● Pictured people or hands with joints:
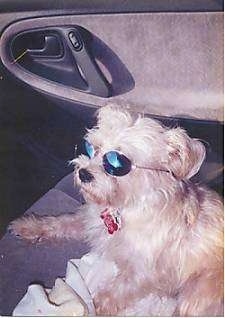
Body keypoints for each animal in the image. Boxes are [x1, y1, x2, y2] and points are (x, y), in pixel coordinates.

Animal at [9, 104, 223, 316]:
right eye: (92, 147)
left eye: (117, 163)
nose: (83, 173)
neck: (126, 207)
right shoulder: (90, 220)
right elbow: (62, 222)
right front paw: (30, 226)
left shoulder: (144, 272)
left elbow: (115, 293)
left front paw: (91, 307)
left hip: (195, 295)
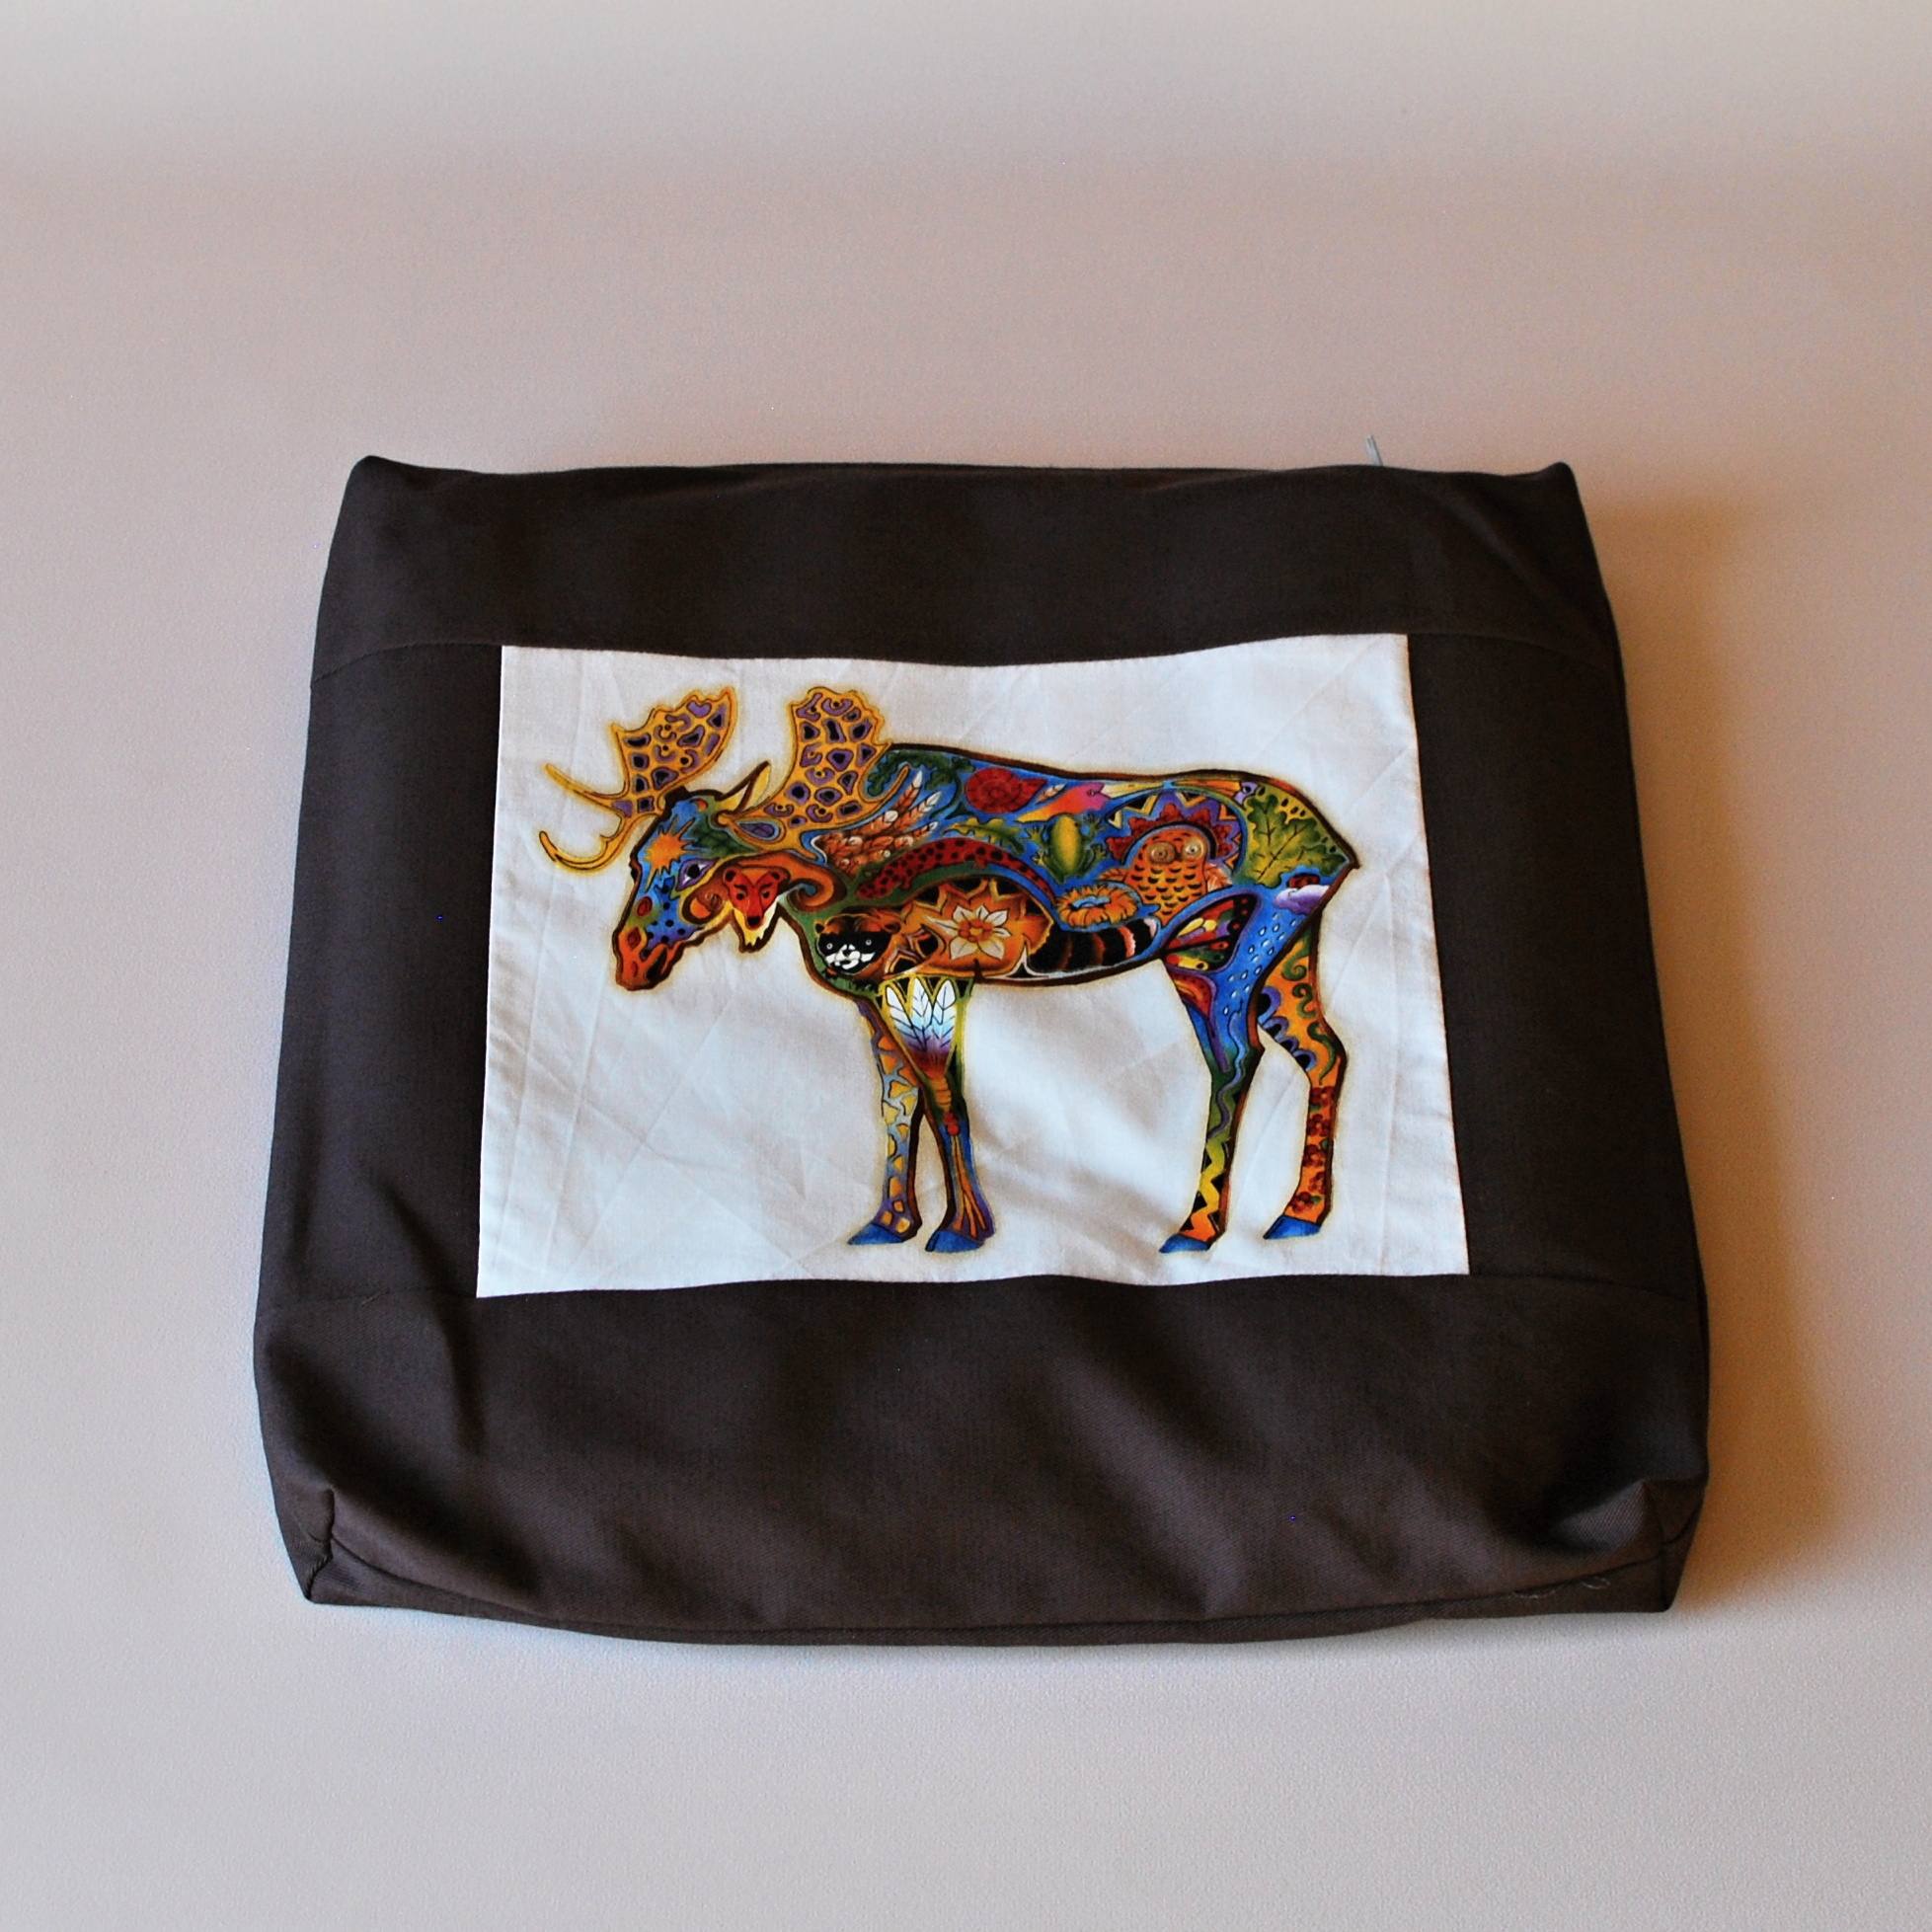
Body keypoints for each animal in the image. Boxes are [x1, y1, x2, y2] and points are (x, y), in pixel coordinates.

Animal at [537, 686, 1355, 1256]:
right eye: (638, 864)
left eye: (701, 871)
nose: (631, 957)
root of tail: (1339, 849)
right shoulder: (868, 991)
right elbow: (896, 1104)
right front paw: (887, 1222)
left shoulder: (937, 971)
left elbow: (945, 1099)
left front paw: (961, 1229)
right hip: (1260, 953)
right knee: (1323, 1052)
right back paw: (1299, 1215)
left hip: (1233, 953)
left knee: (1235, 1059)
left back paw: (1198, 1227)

● Task prompt:
Without the pictures, write out every entry exactly as it appears.

● Written solution:
Body keypoints for each animal in the image. Boxes are [x1, y1, x2, y2] and points are (x, y), in pixel coordinates.

Animal at [9, 104, 223, 316]:
right eye: (92, 147)
left eye: (117, 163)
nose: (83, 173)
neck: (126, 207)
right shoulder: (90, 220)
right elbow: (62, 222)
right front paw: (30, 226)
left shoulder: (144, 272)
left elbow: (115, 293)
left front paw: (91, 307)
left hip: (195, 295)
Body keypoints for each animal in the image. Boxes are [x1, y1, x2, y2] and points are (x, y), in pixel coordinates.

Animal at [537, 686, 1355, 1256]:
right eye: (638, 864)
left eye: (701, 871)
nose: (631, 957)
root of tail: (1339, 849)
right shoulder: (868, 991)
right elbow: (896, 1104)
right front paw: (887, 1222)
left shoulder: (937, 971)
left elbow: (945, 1099)
left front paw: (961, 1229)
right hip: (1260, 953)
right knee: (1323, 1052)
right back paw: (1299, 1215)
left hip: (1233, 953)
left knee: (1235, 1059)
left back paw: (1198, 1227)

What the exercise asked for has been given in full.